In mathematics, the infinitesimal character of an irreducible representation ρ of a semisimple Lie group G on a vector space V is, roughly speaking, a mapping to scalars that encodes the process of first differentiating and then diagonalizing the representation. It therefore is a way of extracting something essential from the representation ρ by two successive linearizations.

Formulation

The infinitesimal character is the linear form on the center Z of the universal enveloping algebra of the Lie algebra of G that the representation induces. This construction relies on some extended version of Schur's lemma to show that any z in Z acts on V as a scalar, which by abuse of notation could be written ρ(z).
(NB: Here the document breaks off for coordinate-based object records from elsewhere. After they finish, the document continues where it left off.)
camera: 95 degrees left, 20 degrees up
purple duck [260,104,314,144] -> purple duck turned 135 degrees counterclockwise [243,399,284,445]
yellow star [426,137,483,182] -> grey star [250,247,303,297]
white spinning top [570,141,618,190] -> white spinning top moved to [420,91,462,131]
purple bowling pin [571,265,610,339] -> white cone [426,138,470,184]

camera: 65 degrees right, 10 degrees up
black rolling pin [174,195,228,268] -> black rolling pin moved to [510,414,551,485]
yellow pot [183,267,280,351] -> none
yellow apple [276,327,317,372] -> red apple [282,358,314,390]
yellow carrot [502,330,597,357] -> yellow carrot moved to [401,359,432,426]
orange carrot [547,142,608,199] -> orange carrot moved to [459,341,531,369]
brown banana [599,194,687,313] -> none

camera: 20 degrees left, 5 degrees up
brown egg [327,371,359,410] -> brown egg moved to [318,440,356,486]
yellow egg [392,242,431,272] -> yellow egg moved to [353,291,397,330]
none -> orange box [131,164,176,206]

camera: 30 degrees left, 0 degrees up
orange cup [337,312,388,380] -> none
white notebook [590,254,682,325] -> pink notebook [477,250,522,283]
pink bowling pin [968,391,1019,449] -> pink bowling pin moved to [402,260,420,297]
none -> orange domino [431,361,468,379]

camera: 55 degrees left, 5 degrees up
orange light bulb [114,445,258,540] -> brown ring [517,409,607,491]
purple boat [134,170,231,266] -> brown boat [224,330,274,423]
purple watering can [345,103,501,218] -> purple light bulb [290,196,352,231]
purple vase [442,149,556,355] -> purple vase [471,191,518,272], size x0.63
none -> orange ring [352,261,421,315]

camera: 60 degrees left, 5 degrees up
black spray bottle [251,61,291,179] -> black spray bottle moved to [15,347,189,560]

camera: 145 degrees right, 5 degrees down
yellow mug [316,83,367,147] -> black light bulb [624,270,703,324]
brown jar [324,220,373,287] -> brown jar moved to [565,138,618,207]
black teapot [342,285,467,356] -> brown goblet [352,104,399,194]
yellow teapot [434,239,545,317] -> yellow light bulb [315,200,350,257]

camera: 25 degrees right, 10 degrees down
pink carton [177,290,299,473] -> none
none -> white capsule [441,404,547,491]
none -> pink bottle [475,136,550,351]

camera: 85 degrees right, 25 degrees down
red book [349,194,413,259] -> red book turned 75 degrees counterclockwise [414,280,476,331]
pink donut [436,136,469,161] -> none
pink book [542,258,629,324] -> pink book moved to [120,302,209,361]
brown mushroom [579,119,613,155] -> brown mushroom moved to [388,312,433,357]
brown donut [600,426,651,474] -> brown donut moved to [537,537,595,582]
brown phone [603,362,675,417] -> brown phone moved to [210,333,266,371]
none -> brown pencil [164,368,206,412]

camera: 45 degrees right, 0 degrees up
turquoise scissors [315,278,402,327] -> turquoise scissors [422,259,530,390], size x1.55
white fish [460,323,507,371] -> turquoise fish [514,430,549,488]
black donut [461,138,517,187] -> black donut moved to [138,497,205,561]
In more classical language, z is a differential operator, constructed from the infinitesimal transformations which are induced on V by the Lie algebra of G. The effect of Schur's lemma is to force all v in V to be simultaneous eigenvectors of z acting on V. Calling the corresponding eigenvalue

λ = λ(z),

the infinitesimal character is by definition the mapping

z → λ(z).

There is scope for further formulation. By the Harish-Chandra isomorphism, the center Z can be identified with the subalgebra of elements of  the symmetric algebra of the Cartan subalgebra a that are invariant under the Weyl group, so an infinitesimal character can be identified with an element of

a*⊗ C/W,

the orbits under the Weyl group W of the space a*⊗ C of complex linear functions on the Cartan subalgebra.